Заики с лицами землистого цвета и протертыми воротничками рассказывают тебе свою жизнь, свои тюрьмы, приюты, больницы, мифические путешествия. Старые учителя начальной школы, намеренные реформировать орфографию, пенсионеры, верящие в самолично разработанную идеальную систему переработки макулатуры, стратеги, астрологи, искатели подземных ключей, врачеватели, свидетели, все те, кто живет своей идеей фикс; отбросы, отходы, безобидные и выжившие из ума чудовища, над которыми подтрунивают хозяева бистро, наливая им до краев полный бокал, который те не могут донести до рта, старые вешалки для салопов, что лакают «Мари Бризар»,[12]стараясь сохранить собственное достоинство.

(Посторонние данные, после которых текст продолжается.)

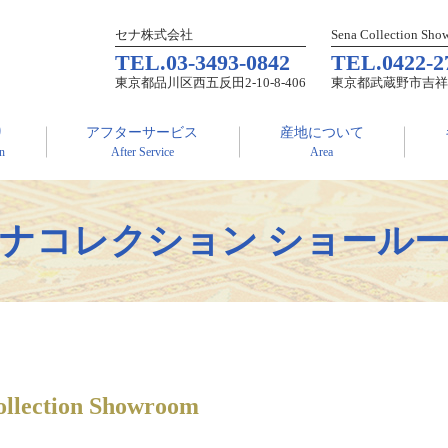
セナ株式会社
Sena Collection Sh
TEL.
03-3493-0842
TEL.
0422-2
東京都品川区西五反田2-10-8-406
東京都武蔵野市吉祥寺本町
り
アフターサービス
産地について
on
After Service
Area
ナコレクション ショール
ollection Showroom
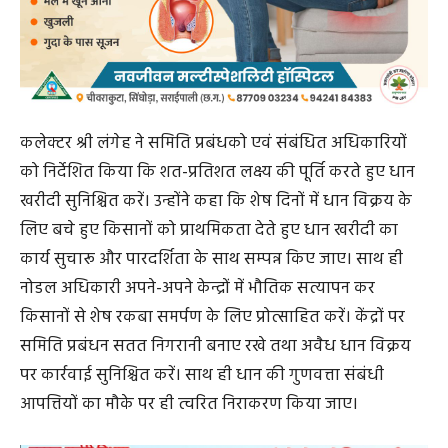
कलेक्टर श्री लंगेह ने समिति प्रबंधको एवं संबंधित अधिकारियों
को निर्देशित किया कि शत-प्रतिशत लक्ष्य की पूर्ति करते हुए धान
खरीदी सुनिश्चित करें। उन्होंने कहा कि शेष दिनों में धान विक्रय के
लिए बचे हुए किसानों को प्राथमिकता देते हुए धान खरीदी का
कार्य सुचारू और पारदर्शिता के साथ सम्पन्न किए जाए। साथ ही
नोडल अधिकारी अपने-अपने केन्द्रों में भौतिक सत्यापन कर
किसानों से शेष रकबा समर्पण के लिए प्रोत्साहित करें। केंद्रों पर
समिति प्रबंधन सतत निगरानी बनाए रखे तथा अवैध धान विक्रय
पर कार्रवाई सुनिश्चित करें। साथ ही धान की गुणवत्ता संबंधी
आपत्तियों का मौके पर ही त्वरित निराकरण किया जाए।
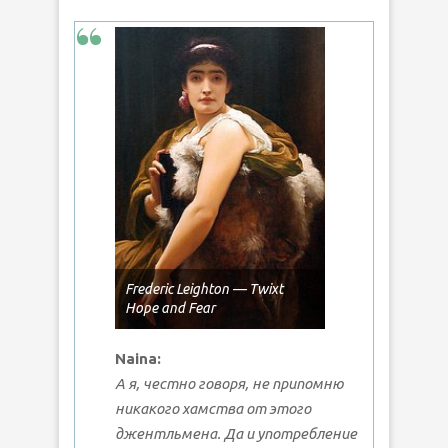
Frederic Leighton — Twixt
Hope and Fear
Naina:
А я, честно говоря, не припомню
никакого хамства от этого
джентльмена. Да и употребление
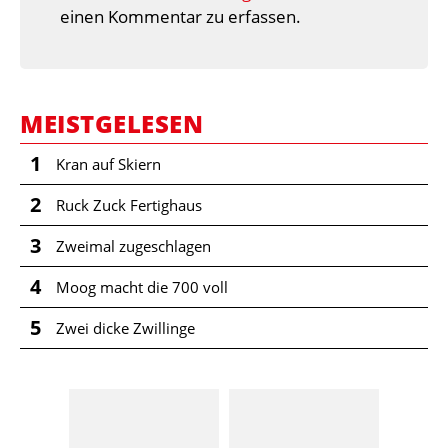
einen Kommentar zu erfassen.
MEISTGELESEN
1
Kran auf Skiern
2
Ruck Zuck Fertighaus
3
Zweimal zugeschlagen
4
Moog macht die 700 voll
5
Zwei dicke Zwillinge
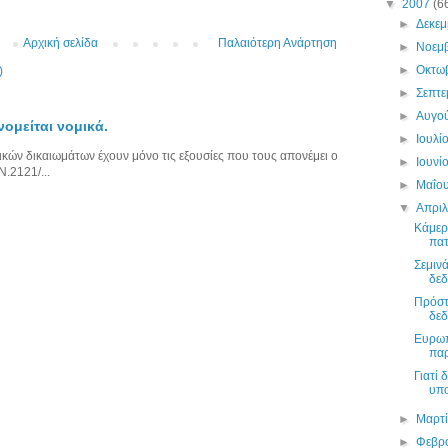
▼
2007
(6
►
Δεκε
Αρχική σελίδα
Παλαιότερη Ανάρτηση
►
Νοεμ
►
Οκτω
)
►
Σεπτ
►
Αυγο
ομείται νομικά.
►
Ιουλί
κών δικαιωμάτων έχουν μόνο τις εξουσίες που τους απονέμει ο
►
Ιουνί
Ν.2121/...
►
Μαΐο
▼
Απρι
Κάμερ
πα
Σεμιν
δε
Πρόστ
δεδ
Ευρωπ
παρ
Γιατί
υπο
►
Μαρτ
►
Φεβρ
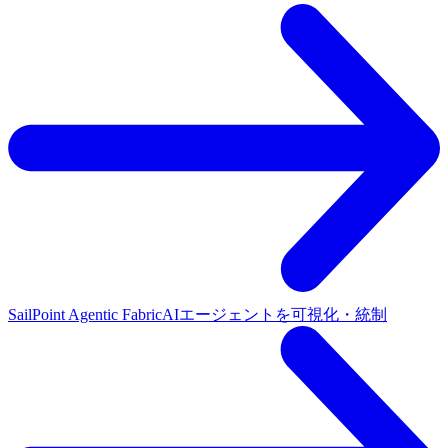
SailPoint Agentic Fabric
AIエージェントを可視化・統制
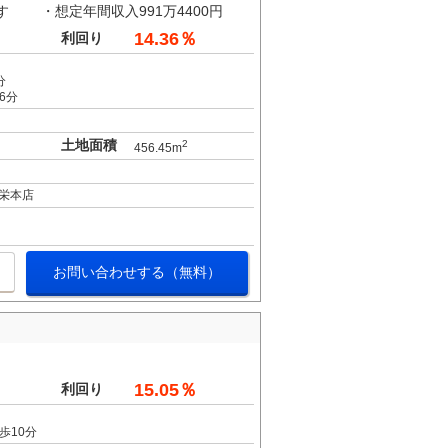
す ・想定年間収入991万4400円
14.36％
利回り
分
6分
土地面積
2
456.45m
栄本店
お問い合わせする（無料）
15.05％
利回り
歩10分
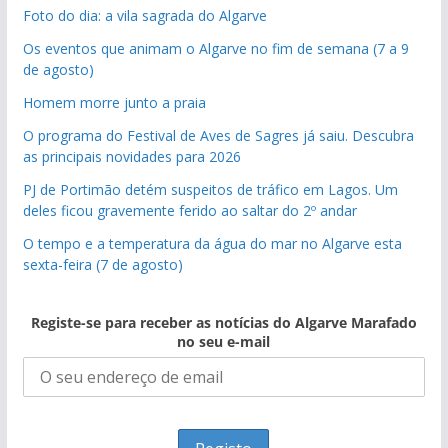
Foto do dia: a vila sagrada do Algarve
Os eventos que animam o Algarve no fim de semana (7 a 9
de agosto)
Homem morre junto a praia
O programa do Festival de Aves de Sagres já saiu. Descubra
as principais novidades para 2026
PJ de Portimão detém suspeitos de tráfico em Lagos. Um
deles ficou gravemente ferido ao saltar do 2º andar
O tempo e a temperatura da água do mar no Algarve esta
sexta-feira (7 de agosto)
Registe-se para receber as notícias do Algarve Marafado
no seu e-mail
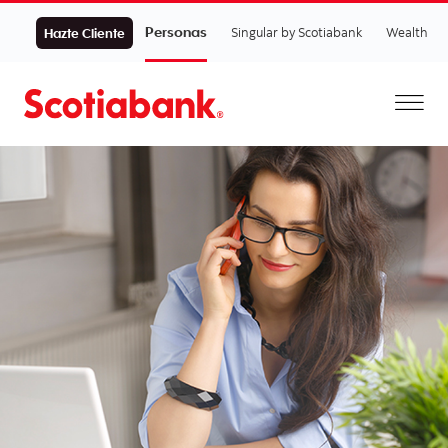
Personas
Singular by Scotiabank
Wealth
Hazte Cliente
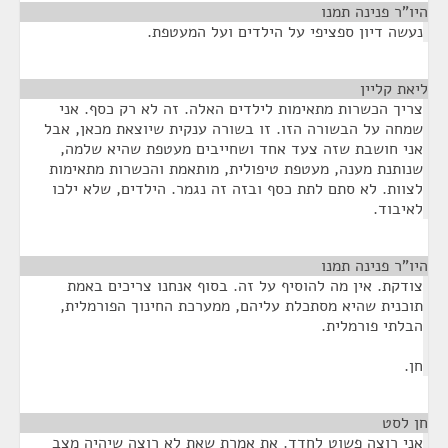
היו"ר פנינה תמנו
¶
נעשה דיון ספציפי על הילדים ועל המעטפת.
ליאת קליין
¶
צריך הכשרות מתאימות לילדים האלה. זה לא רק כסף. אני
שמחה על הבשורה הזו. זו בשורה ענקית שיוצאת מכאן, אבל
אני חושבת שזה צעד אחד ושחייבים מעטפת שהיא שלמה,
שנותנת מענה, מעטפת טיפולית, מותאמת והכשרות מתאימות
לצוות. לא סתם לתת כסף ובזה זה נגמר. הילדים, שלא ילכו
לאיבוד.
היו"ר פנינה תמנו
¶
צודקת. אין מה להוסיף על זה. בסוף אנחנו צריכים באמת
תוכנית שהיא מסתכלת עליהם, ממערכת החינוך הפורמלית,
הבלתי פורמלית.
חן.
חן לסט
¶
אני רוצה פשוט לחדד. את אמרת שאת לא רוצה שיהיה מצב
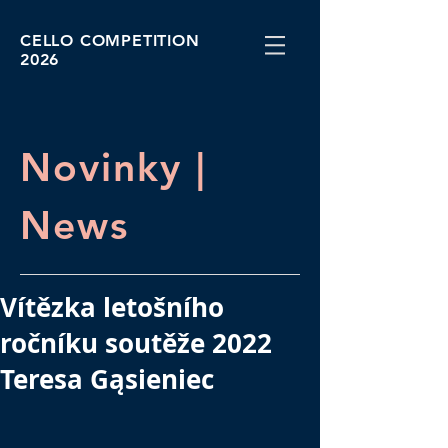
CELLO COMPETITION
2026
Novinky |
News
Vítězka letošního
ročníku soutěže 2022
Teresa Gąsieniec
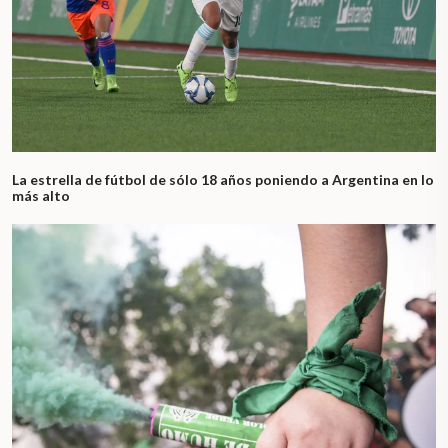
La estrella de fútbol de sólo 18 años poniendo a Argentina en lo
más alto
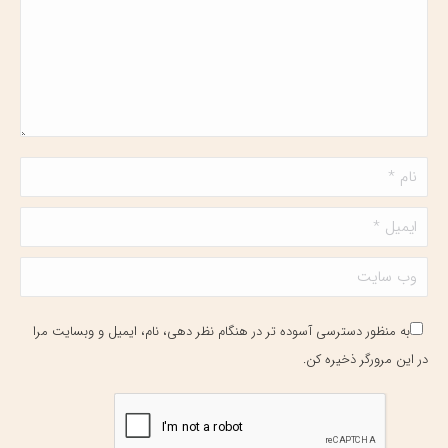
نام *
ایمیل *
وب سایت
به منظور دسترسی آسوده تر در هنگام نظر دهی، نام، ایمیل و وبسایت مرا
در این مرورگر ذخیره کن.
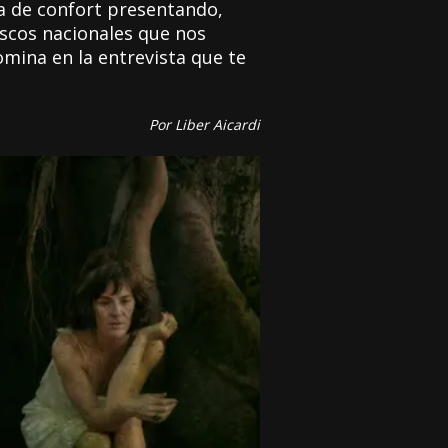
a de confort presentando,
iscos nacionales que nos
omina en la entrevista que te
Por Liber Aicardi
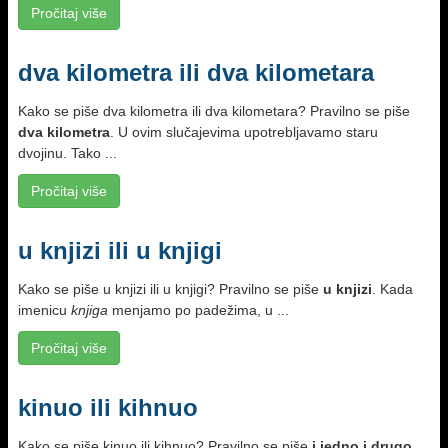
Pročitaj više
dva kilometra ili dva kilometara
Kako se piše dva kilometra ili dva kilometara? Pravilno se piše
dva kilometra
. U ovim slučajevima upotrebljavamo staru
dvojinu. Tako ...
Pročitaj više
u knjizi ili u knjigi
Kako se piše u knjizi ili u knjigi? Pravilno se piše
u knjizi
. Kada
imenicu
knjiga
menjamo po padežima, u ...
Pročitaj više
kinuo ili kihnuo
Kako se piše kinuo ili kihnuo? Pravilno se piše
i jedno i drugo
.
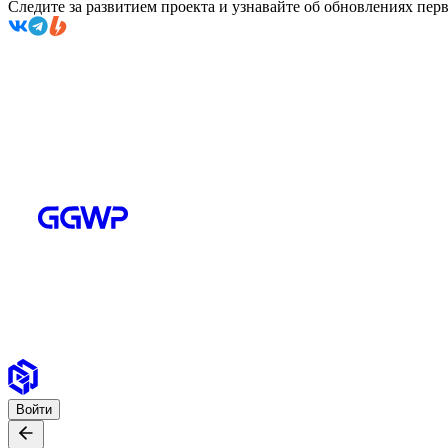
Следите за развитием проекта и узнавайте об обновлениях пе
Войти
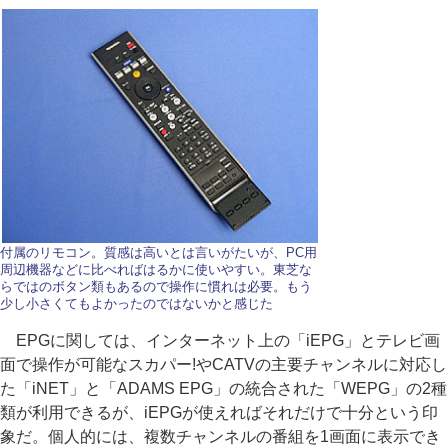
付属のリモコン。質感は高いとは言いがたいが、PC用
周辺機器などに比べればはるかに使いやすい。東芝な
らではのボタン類もあるので操作に慣れは必要。もう
少し小さくてもよかったのではないかと感じた
EPGに関しては、インターネット上の「iEPG」とテレビ画
面で操作が可能なスカパー!やCATVの主要チャンネルに対応し
た「iNET」と「ADAMS EPG」の統合された「WEPG」の2種
類が利用できるが、iEPGが使えればそれだけで十分という印
象だ。個人的には、複数チャンネルの番組を1画面に表示でき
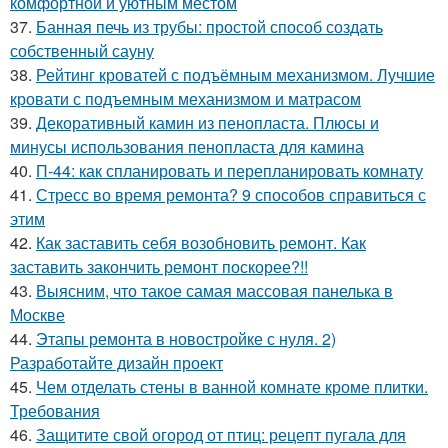
комфортной и уютным местом
37.
Банная печь из трубы: простой способ создать
собственный сауну
38.
Рейтинг кроватей с подъёмным механизмом. Лучшие
кровати с подъемным механизмом и матрасом
39.
Декоративный камин из пенопласта. Плюсы и
минусы использования пенопласта для камина
40.
П-44: как спланировать и перепланировать комнату
41.
Стресс во время ремонта? 9 способов справиться с
этим
42.
Как заставить себя возобновить ремонт. Как
заставить закончить ремонт поскорее?!!
43.
Выясним, что такое самая массовая панелька в
Москве
44.
Этапы ремонта в новостройке с нуля. 2)
Разработайте дизайн проект
45.
Чем отделать стены в ванной комнате кроме плитки.
Требования
46.
Защитите свой огород от птиц: рецепт пугала для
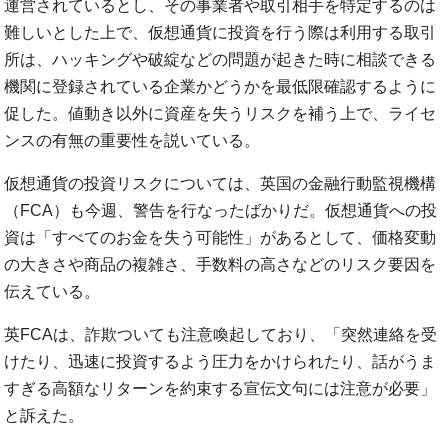
運営されているとし、その事業者や取引相手を特定するのは
難しいとした上で、仮想通貨に投資を行う際は利用する取引
所は、ハッキングや破綻などの問題が起きた時に相談できる
機関に登録されている企業かどうかを最低限確認するように
促した。値動き以外に資産を失うリスクを補う上で、ライセ
ンスの有無の重要性を説いている。
仮想通貨の投資リスクについては、英国の金融行動監視機構
（FCA）も今週、警告を行なったばかりだ。仮想通貨への投
資は「すべてのお金を失う可能性」があるとして、価格変動
の大きさや商品の複雑さ、手数料の高さなどのリスク要因を
伝えている。
英FCAは、詐欺ついても注意喚起しており、「突然連絡を受
けたり、迅速に投資するよう圧力をかけられたり、話がうま
すぎる高額なリターンを約束する宣伝文句には注意が必要」
と訴えた。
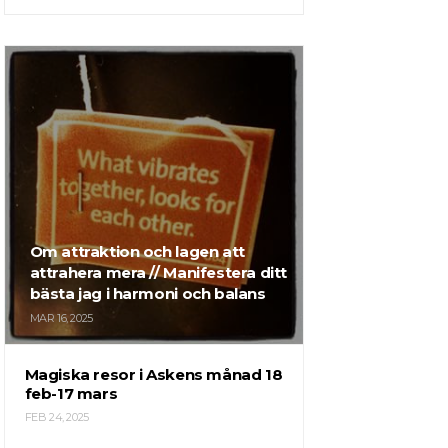
Om attraktion och lagen att
attrahera mera // Manifestera ditt
bästa jag i harmoni och balans
MAR 16, 2025
Magiska resor i Askens månad 18
feb-17 mars
FEB 24, 2025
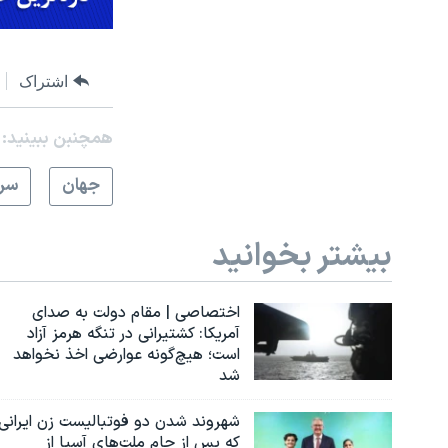
اشتراک
همچنبن ببینید:
جهان
سرخ
بیشتر بخوانید
اختصاصی | مقام دولت به صدای
آمریکا: کشتیرانی در تنگه هرمز آزاد
است؛ هیچ‌گونه عوارضی اخذ نخواهد
شد
شهروند شدن دو فوتبالیست زن ایرانی
که پس از جام ملت‌های آسیا از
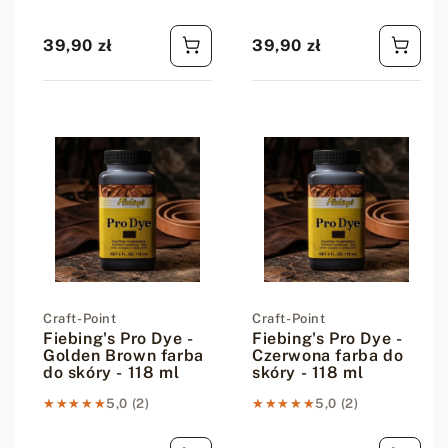
39,90 zł
39,90 zł
Cena regularna
Cena regularna
Dostawca:
Craft-Point
Dostawca:
Craft-Point
Fiebing's Pro Dye -
Fiebing's Pro Dye -
Golden Brown farba
Czerwona farba do
do skóry - 118 ml
skóry - 118 ml
★★★★★
★★★★★
5,0 (2)
★★★★★
★★★★★
5,0 (2)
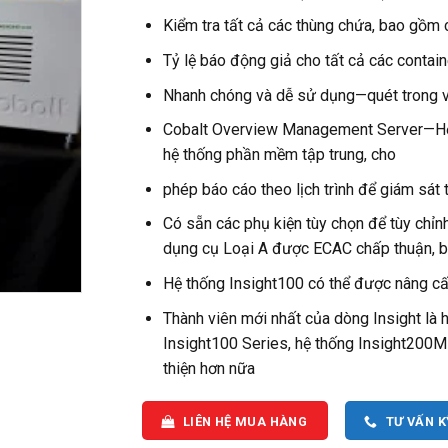
Kiểm tra tất cả các thùng chứa, bao gồm 
Tỷ lệ báo động giả cho tất cả các contai
Nhanh chóng và dễ sử dụng—quét trong v
Cobalt Overview Management Server—Hệ th
hệ thống phần mềm tập trung, cho
phép báo cáo theo lịch trình để giám sát 
Có sẵn các phụ kiện tùy chọn để tùy chỉn
dụng cụ Loại A được ECAC chấp thuận, b
Hệ thống Insight100 có thể được nâng cấ
Thành viên mới nhất của dòng Insight là 
Insight100 Series, hệ thống Insight200M
thiện hơn nữa
LIÊN HỆ MUA HÀNG
TƯ VẤN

И все остальные, самые противные, блаженно довольные, ушлые, самодостаточные, самоуверенные, снисходительно улыбающиеся, ожиревшие и все же юношески задорные, молочные лавочники, гордые орденоносцы, хмельные гуляки, набриолиненные гопники, граждане с солидным достатком, законченные недоумки. Сильные в своих законных правах чудовища, которые тебя призывают в свидетели, разглядывают, окликают. Чудовища с многодетными семьями, с детьми-чудовищами, с собаками-чудовищами; тысячи чудовищ, сдерживаемых красным светом светофора; визжащие самки чудовищ; чудовища с усами, в жилетах, в подтяжках, чудовища-туристы, пачками вываливаемые перед уродливыми памятниками, чудовища в воскресных нарядах, чудовищная толпа чудовищ.
Ты бредешь, но толпа тебя уже не несет, ночь тебя уже не защищает. Ты идешь, опять и снова, неутомимый, бессмертный ходок. Ты ищешь, ты ждешь. Ты бродишь по ископаемому городу: нетронутые белые камни разрушенных фасадов, застывшие урны, пустые стулья, на которых сидели консьержи; ты бродишь по мертвому городу: строительные леса, заброшенные у развороченных зданий, мосты, скрытые туманом и дождем.
Тлетворный город, скверный город, мерзкий город. Тоскливый город, тоскливые огни на тоскливых улицах, тоскливые клоуны в тоскливых мюзик-холлах, тоскливые очереди перед тоскливыми кинотеатрами, тоскливая мебель в тоскливых магазинах. Черные вокзалы, казармы, ангары. Череда мрачных кафе вдоль Больших бульваров, ужасные витрины. Город шумный или пустынный, бледный или истеричный, город развороченный, разграбленный, заляпанный, город, ощетинившийся запретами, решетками, оградами, скважинами. Город-трупоприемник: смердящие вестибюли, трущобы, загримированные под просторные жилые зоны, опасные кварталы в сердце Парижа, невыносимо мерзкие полицейские бульвары Османн, Мажента, Шарон.